I Think Digital Distribution Gives Indie Studios a Chance to Hit it Big In a Way That Hasn’t Been Possible In a Century
The more case studies I do of cultural phenomenon, the more I am convinced that Disney himself got it right. It’s not about budget. It’s not about fame. It’s not about beauty. It’s not about talent. Those things are secondary or tertiary. Rather, the magic happens when the audience is moved to feel something, on a primal, emotional, biological level, that they connect deeply with their own life.
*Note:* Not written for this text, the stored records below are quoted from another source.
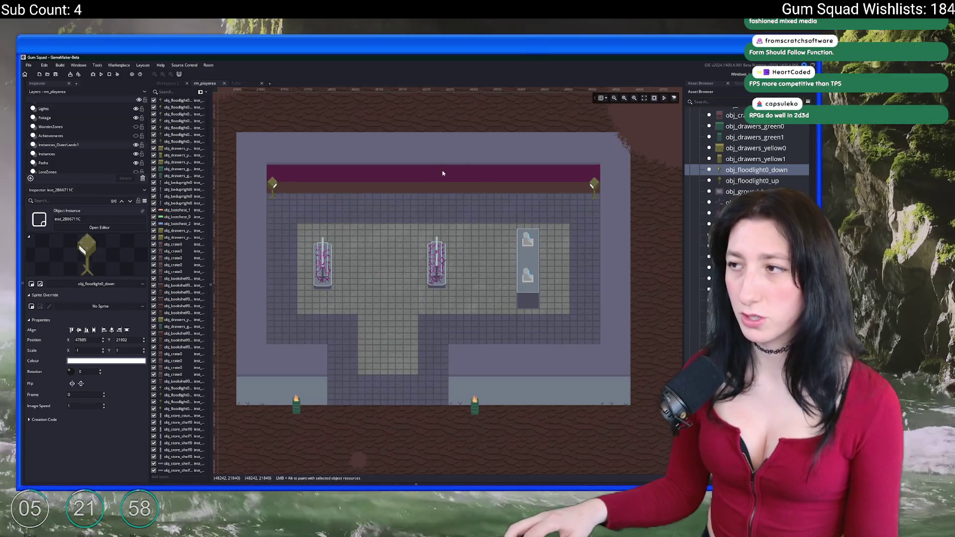
click(697, 289)
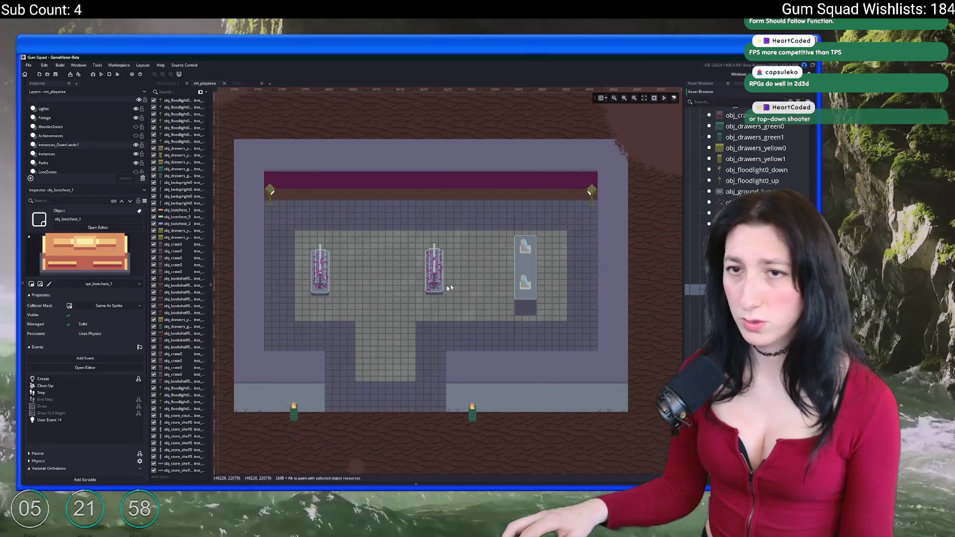
scroll(453, 268, right, 2)
scroll(473, 250, up, 2)
mouse_move(509, 206)
mouse_down()
mouse_move(523, 235)
mouse_move(504, 165)
mouse_up()
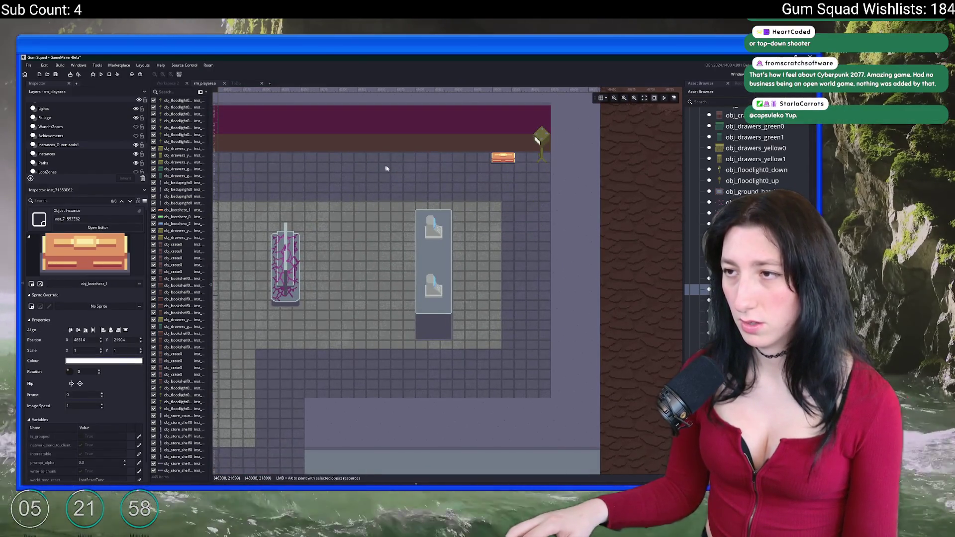
scroll(547, 157, down, 1)
scroll(551, 155, left, 2)
Switch to the Spawns layer and search the assets for the lone-wolf spawn ('wo')
click(700, 101)
text(raider)
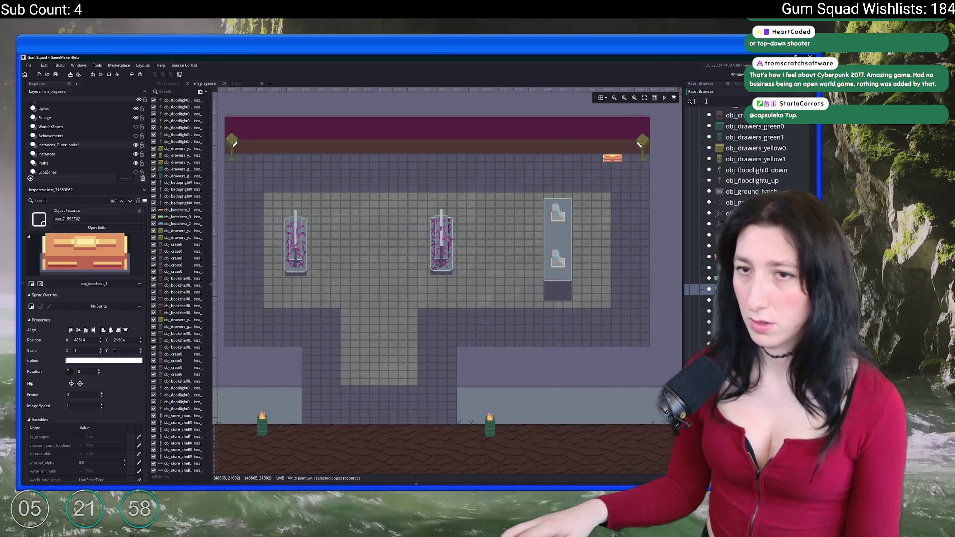
scroll(75, 134, up, 2)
Whether it’s Nobuo Uematsu breaking all the rules when he composed the overworld theme of the Final Fantasy VII soundtrack to purposely try to cause the player to feel sadness, discontentment, and anxiety – look at the comments decades later if you doubt how deeply it resonates with people, instantly transporting them to a different place in their head and memory! – or Carl Sagan bringing Cosmos to the world by igniting the imagination and passion of a generation of scientists, the heart is what provides the fuel. You have to capture the heart. No matter how technically good you are, no matter how superior your product, it’s the imagination and the primal you need to capture.
Spongebob Square Pants it the same way. It makes no sense. When it was first released, my dad thought it was a joke; a sort of SNL skit. Who would have ever imagined the empire this little guy would build?
I think this is where indie game studios, movie studies, and other non-conglomerate entities have a huge advantage. If you have a project that you believe in and your judgement is good, it’s much easier to have the freedom to pursue it outside of the traditional restraints imposed by a corporate bureaucracy. I truly believe that one of the things you’re going to see in the coming decades is a big rise in niche empires. That is, people making large amounts of money by doing their own thing, distributing it electronically directly to consumers, and not having the same barriers to entry of the past. If you’re an artist, I think it would be entirely possible to develop an animated web series and make a fortune from your house. The rules are different. The model is different. Those with the skill or talent to crack codes, creating cultural phenomenon, are in a much better place than they’ve ever been if they have the skill and courage to take advantage of it.